Hooks are the optimal plugin type for customizing Liferay’s core features. Creating a hook plugin with Maven is very similar to creating a portlet plugin with Maven. This tutorial explains how to create a hook plugin and explains the Liferay Maven hook plugin project’s anatomy.
Creating a Hook Plugin
To create a Liferay hook plugin project, follow the steps outlined in the Creating Liferay Maven Plugins from Liferay IDE tutorial or the Creating Liferay Maven Plugins from the Command Line tutorial, making sure to select Hook as the plugin type.

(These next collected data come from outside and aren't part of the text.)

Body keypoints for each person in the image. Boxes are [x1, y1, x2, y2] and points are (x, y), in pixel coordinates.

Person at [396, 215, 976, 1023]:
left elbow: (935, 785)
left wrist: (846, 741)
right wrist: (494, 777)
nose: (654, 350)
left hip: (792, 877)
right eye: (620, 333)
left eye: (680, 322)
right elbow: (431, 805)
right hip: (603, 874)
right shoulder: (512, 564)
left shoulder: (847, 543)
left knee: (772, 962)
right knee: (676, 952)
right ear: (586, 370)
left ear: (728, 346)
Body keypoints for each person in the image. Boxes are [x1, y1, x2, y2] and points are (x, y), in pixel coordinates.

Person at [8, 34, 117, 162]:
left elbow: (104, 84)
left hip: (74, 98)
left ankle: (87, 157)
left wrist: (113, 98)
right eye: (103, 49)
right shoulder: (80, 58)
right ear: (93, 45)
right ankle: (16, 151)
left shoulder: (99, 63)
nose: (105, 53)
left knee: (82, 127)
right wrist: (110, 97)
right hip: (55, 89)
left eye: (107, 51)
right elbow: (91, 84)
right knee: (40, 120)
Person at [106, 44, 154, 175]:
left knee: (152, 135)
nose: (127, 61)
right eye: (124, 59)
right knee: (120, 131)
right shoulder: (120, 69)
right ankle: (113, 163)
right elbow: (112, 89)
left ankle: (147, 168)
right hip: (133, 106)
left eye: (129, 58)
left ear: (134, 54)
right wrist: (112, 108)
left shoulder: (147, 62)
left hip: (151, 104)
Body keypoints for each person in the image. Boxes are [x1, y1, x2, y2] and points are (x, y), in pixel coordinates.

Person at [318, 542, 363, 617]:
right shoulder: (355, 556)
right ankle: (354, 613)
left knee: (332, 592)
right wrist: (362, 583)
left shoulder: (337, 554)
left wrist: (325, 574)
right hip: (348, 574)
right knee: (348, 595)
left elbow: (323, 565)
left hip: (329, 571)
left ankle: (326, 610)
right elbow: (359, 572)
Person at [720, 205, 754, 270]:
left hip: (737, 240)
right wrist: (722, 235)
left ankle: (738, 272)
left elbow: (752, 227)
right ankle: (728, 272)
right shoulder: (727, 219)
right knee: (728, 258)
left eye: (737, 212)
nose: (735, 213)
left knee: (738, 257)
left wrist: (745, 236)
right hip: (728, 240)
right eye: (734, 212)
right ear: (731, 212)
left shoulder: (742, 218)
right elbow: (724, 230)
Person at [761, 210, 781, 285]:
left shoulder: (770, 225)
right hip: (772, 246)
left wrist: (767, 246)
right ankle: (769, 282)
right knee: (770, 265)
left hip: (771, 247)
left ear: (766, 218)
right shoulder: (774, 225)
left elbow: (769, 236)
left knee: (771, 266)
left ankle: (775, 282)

Since it’s helpful to familiarize yourself with the Liferay hook plugin project’s anatomy, that topic is covered next.
Anatomy
A hook project created from the
com.liferay.maven.archetypes:liferay-hook-archetype
has the following
directory structure:
- hook-plugin/
- src/
- main/
- java/
- resources/
- webapp/
- WEB-INF/
- lib/ * Optionally add to hold required libraries
- liferay-hook.xml
- liferay-plugin-package.properties
- web.xml
- WEB-INF/
- main/
- pom.xml
- src/
The hook-plugin/src/main/java/
directory holds the hook’s Java source code
(e.g., com.liferay.sample.SampleHook.java
) and hook-plugin/src/main/webapp
holds the hook’s web source code. If you’re familiar with creating hook plugins
using the Plugins SDK, you’ve probably noticed that Maven uses a different
plugin directory structure.
The following table illustrates the differences in location of the Java source and web source code for a Maven project and a Plugins SDK project:
Location | Maven project | Plugins SDK project |
———– | —————– | ——————— |
Java source | src/main/java
| docroot/WEB-INF/src
|
Web source | src/main/webapp
| docroot
|
You now know how to create Liferay hook plugins to customize Liferay.